Look through the lines below, find those with the word "estrés", and copy them.

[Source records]
═══

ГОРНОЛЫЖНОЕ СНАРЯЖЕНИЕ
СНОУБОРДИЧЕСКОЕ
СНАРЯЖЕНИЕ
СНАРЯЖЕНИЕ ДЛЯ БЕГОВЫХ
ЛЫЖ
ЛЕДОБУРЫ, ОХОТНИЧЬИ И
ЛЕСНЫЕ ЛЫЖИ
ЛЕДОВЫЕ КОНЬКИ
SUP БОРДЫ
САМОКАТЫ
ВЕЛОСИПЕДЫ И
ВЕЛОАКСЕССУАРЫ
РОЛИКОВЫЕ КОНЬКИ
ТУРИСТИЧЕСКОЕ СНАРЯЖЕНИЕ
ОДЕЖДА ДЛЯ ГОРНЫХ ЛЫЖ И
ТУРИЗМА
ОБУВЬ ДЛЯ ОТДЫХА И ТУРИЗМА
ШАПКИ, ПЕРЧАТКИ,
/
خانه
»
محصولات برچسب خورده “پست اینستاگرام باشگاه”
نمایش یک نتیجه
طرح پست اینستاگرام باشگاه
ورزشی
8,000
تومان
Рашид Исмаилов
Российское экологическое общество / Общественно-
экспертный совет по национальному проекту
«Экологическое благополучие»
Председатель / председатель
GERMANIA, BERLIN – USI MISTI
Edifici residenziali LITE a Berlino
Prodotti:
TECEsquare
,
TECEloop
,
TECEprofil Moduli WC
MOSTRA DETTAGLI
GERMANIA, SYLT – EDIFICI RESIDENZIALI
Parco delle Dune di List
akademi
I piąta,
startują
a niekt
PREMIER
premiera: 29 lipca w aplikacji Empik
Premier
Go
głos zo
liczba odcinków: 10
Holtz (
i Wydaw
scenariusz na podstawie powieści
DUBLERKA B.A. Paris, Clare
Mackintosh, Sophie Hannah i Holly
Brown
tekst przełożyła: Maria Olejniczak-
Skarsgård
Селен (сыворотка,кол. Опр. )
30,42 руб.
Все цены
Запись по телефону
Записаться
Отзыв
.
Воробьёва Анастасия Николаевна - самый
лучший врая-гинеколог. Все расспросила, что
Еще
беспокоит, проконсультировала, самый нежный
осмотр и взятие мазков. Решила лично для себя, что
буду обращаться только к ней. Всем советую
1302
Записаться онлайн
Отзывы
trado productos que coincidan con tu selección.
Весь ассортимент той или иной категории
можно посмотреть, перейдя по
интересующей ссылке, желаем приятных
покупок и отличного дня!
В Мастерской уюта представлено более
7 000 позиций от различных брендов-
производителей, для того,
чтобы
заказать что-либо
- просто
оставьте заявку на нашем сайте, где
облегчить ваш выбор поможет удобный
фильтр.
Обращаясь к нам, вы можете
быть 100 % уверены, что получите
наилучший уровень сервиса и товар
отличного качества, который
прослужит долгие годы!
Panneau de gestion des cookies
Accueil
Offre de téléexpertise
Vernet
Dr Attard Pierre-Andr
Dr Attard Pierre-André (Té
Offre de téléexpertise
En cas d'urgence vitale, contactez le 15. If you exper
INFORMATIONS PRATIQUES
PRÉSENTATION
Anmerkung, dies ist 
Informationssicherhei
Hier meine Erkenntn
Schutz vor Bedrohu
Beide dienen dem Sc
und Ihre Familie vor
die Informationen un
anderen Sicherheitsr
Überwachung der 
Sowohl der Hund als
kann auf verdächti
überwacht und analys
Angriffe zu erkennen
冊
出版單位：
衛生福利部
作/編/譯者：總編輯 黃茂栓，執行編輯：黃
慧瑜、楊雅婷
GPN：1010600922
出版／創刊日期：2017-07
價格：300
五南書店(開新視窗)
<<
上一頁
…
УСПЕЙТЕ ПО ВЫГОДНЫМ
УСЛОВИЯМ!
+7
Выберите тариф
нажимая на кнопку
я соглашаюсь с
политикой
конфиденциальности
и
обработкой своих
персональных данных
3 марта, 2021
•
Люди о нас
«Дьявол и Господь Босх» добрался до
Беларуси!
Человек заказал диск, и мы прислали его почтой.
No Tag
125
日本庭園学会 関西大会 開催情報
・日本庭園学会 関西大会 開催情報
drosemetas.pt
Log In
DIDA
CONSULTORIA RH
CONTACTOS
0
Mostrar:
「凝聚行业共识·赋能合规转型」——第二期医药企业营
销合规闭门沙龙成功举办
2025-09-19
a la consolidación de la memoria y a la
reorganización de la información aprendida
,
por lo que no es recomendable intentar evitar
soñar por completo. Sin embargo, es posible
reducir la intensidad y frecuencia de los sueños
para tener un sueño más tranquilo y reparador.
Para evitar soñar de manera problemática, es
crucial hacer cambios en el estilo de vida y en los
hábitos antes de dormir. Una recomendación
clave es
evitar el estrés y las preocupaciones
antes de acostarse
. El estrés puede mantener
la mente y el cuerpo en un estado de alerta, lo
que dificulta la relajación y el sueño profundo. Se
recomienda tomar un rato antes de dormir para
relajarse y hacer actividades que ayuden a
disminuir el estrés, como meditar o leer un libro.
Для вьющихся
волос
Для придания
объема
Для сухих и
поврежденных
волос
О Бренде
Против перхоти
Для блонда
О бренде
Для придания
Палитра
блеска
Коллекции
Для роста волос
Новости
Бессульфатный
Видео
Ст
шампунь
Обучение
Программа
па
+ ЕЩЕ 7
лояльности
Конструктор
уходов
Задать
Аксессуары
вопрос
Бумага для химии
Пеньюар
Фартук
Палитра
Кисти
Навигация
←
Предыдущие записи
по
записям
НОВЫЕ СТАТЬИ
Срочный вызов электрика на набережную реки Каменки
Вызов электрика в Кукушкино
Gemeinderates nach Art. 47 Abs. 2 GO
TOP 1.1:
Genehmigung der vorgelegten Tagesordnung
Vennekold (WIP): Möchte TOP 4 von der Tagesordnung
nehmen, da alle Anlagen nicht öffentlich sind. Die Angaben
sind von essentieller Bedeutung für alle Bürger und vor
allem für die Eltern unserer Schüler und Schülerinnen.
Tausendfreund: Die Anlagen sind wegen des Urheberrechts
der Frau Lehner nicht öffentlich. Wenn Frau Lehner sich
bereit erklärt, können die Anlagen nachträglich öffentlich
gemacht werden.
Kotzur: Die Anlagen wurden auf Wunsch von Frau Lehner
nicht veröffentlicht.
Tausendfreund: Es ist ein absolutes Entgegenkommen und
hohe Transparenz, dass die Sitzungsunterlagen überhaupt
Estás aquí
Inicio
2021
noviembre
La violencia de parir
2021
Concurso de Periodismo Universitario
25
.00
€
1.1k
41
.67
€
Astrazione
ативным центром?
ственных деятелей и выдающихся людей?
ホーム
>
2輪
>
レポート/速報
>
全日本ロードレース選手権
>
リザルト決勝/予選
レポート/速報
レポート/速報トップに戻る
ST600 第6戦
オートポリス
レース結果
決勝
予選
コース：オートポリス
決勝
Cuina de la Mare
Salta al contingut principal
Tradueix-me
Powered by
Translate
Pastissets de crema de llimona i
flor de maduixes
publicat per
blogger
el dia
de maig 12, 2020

═══

## Answer for this exercise:
evitar el estrés y las preocupaciones
. El estrés puede mantener
disminuir el estrés, como meditar o leer un libro.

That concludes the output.